I cannot close this conversation, Your Excellency, without telling you that I had cause to wonder about my identity recently. Was I no longer a son of Bayelsa? Am I laying claim to false credentials? Is it true that, once upon a time, I used to be speech writer to two Governors, one of whom became the President of Nigeria? Did I, or did I not, edit the state newspaper for four years? Was the identity card given to me as a pioneer civil servant of Bayelsa State a fake one? If not, why would anyone question what a court of competent jurisdiction has verified after five years of litigation?
These questions came to me when I received notice that the state government had appealed against the ruling of the Industrial Court, given in my favour one-and-a-half years ago. I told my wife that you were not aware of this latest development, and she said it was possible.
As a noble daughter of Kolokuma-Opokuma in her own right, she argued that her brethren are men of their words. When they make a promise, they keep it. She was referring, of course, to my meeting with you on 17 October 2024, and your directive that I should bring a one-page letter for you to endorse.
Besides, I have it on good authority that many respectable and influential opinion leaders are calling on you to intervene in your capacity as a governor with an executive fiat, to withdraw the appeal against the ruling of the court, and sort out the embattled civil servant. Let me add my voice to that resounding call, Your Excellency.
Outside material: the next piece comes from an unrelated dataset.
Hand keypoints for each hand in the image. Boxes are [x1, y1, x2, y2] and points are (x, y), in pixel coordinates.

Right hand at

Fifteen years is a long time for a man to endure deprivation. Even Jacob laboured in the vineyard of Laban for 14 years before he could marry Rachel. The labourer deserves his wages, says the Scripture. Consider the faithful devotion of this particular civil servant in the early years of Bayelsa State. Consider the record of performance established by the same civil servant in question, in and out of government. More than anything else, consider the children.
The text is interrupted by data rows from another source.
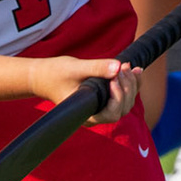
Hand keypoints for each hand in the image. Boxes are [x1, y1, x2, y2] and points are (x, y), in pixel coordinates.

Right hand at [28, 57, 142, 124]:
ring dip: (131, 84)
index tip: (113, 79)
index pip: (112, 113)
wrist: (44, 76)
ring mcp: (101, 107)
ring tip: (126, 66)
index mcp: (86, 114)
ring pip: (127, 102)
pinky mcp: (104, 98)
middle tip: (122, 67)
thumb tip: (118, 67)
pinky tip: (135, 69)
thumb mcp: (74, 68)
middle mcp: (96, 114)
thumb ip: (96, 68)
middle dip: (127, 87)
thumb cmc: (55, 74)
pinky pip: (124, 95)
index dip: (118, 97)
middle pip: (123, 108)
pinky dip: (132, 83)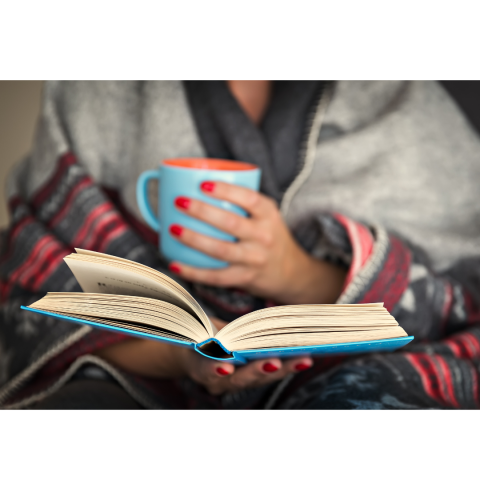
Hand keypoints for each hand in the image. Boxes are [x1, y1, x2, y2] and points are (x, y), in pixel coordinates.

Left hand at [169, 181, 345, 303]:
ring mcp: (254, 259)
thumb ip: (242, 202)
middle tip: (179, 201)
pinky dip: (193, 271)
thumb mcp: (266, 215)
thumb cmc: (269, 236)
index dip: (226, 191)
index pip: (249, 199)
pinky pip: (216, 276)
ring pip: (220, 250)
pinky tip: (175, 263)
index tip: (203, 184)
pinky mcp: (245, 278)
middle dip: (202, 211)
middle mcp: (263, 236)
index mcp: (268, 214)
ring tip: (172, 228)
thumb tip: (196, 183)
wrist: (291, 271)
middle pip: (230, 223)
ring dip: (193, 239)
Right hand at [176, 318, 312, 394]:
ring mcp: (238, 382)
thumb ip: (205, 333)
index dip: (215, 369)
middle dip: (259, 369)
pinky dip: (288, 365)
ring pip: (262, 378)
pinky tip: (305, 357)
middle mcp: (220, 381)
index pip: (206, 371)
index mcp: (199, 368)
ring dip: (283, 368)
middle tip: (274, 362)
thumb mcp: (196, 331)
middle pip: (241, 378)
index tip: (226, 367)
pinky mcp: (254, 377)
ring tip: (302, 359)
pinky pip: (272, 374)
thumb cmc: (197, 335)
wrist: (197, 348)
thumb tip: (214, 328)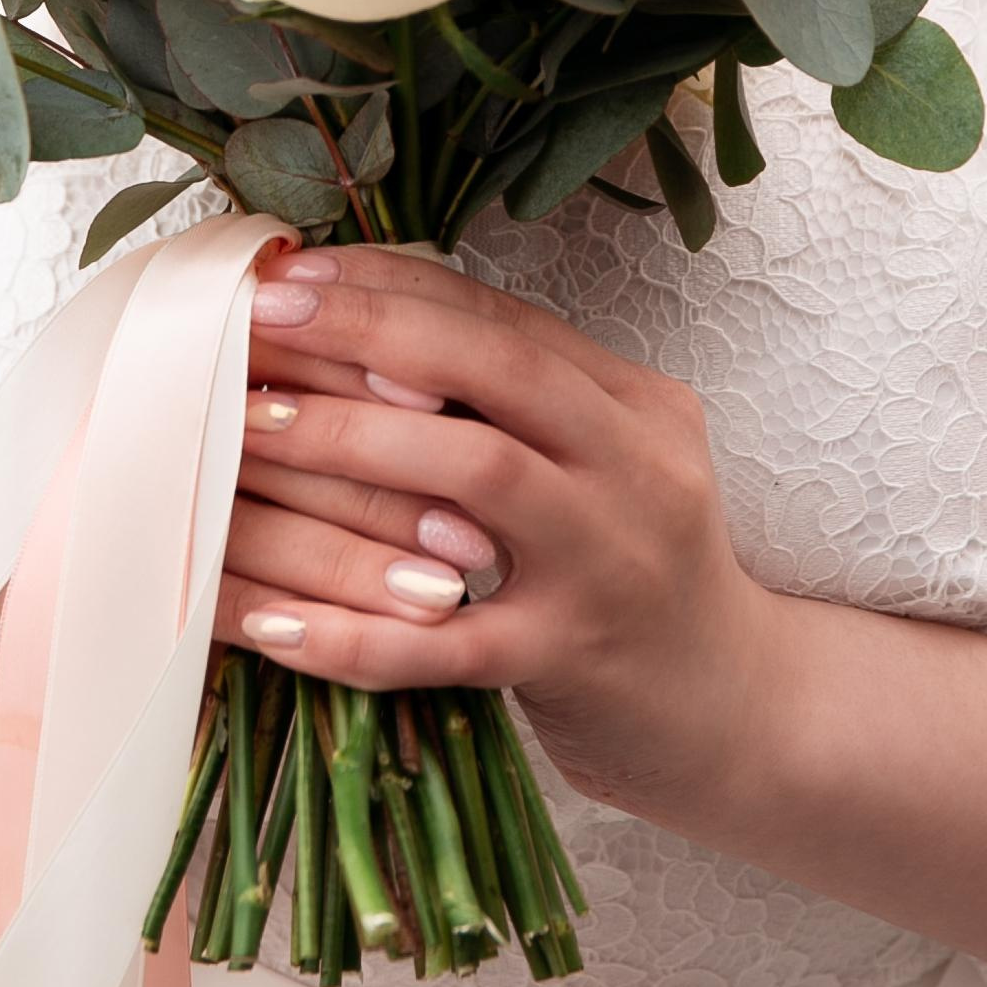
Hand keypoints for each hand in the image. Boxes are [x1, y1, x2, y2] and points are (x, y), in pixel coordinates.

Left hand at [221, 241, 772, 835]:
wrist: (741, 715)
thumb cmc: (637, 576)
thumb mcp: (605, 467)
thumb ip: (516, 405)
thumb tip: (366, 322)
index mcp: (637, 407)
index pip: (504, 319)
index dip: (392, 286)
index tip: (289, 271)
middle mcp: (635, 470)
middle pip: (495, 371)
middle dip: (367, 330)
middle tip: (256, 318)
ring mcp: (607, 566)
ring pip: (475, 475)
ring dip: (349, 439)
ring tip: (245, 425)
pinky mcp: (570, 662)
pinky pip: (445, 646)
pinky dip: (351, 631)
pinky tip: (268, 617)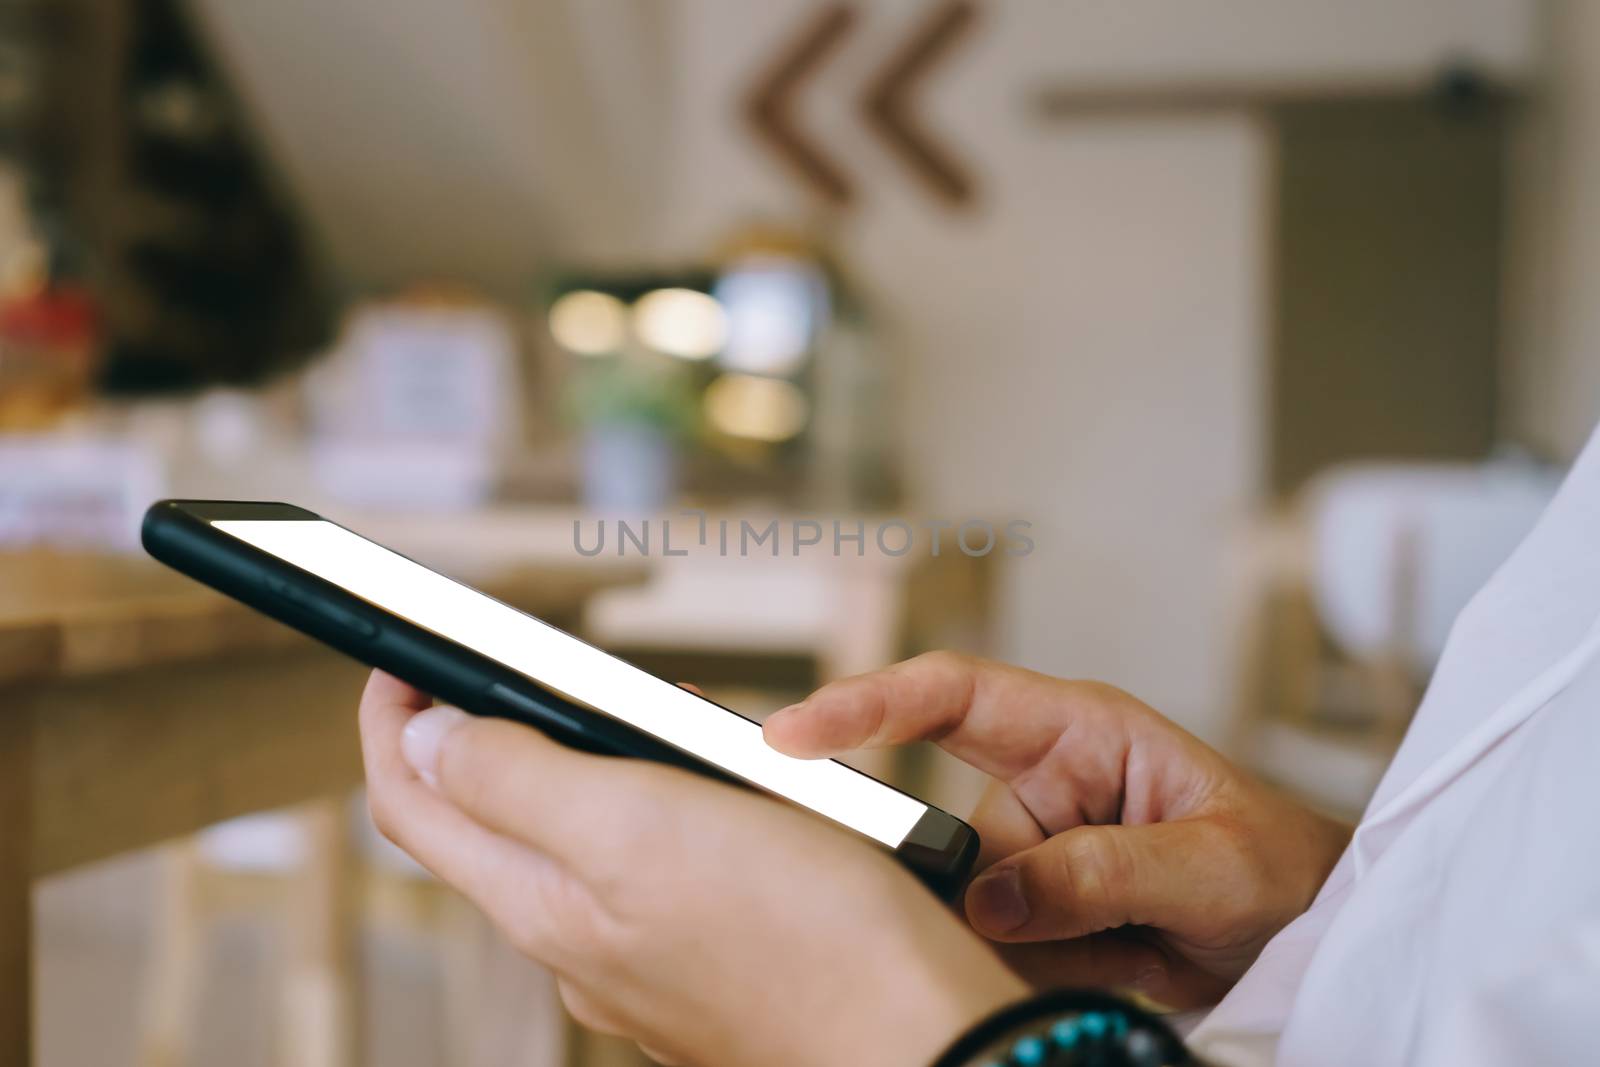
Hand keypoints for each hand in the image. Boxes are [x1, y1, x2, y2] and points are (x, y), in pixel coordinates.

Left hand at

I couldn’t help but commend you for giving support to two small scale business proprietors recently, amounting to over N700 million, one earning N500 million, and the other over N200 million. Government is well advised to encourage local enterprise, yes. The gesture proves you to be blessed with what Shakespeare calls “the milk of human kindness”.
You do have a sense of sympathy, a good measure of compassion and fellow-feeling. For that reason, I enjoin you to remember this son of Bayelsa who has been denied his pay 15. His portion is not up to N100 million naira. It is not beyond you to reconsider your objection to the ruling of the court and act in his favour, if only for the sake of the children. Ultimately, I enjoin you to remember that, in the famous words of Dr Patience Goodluck Jonathan, ‘there is God’.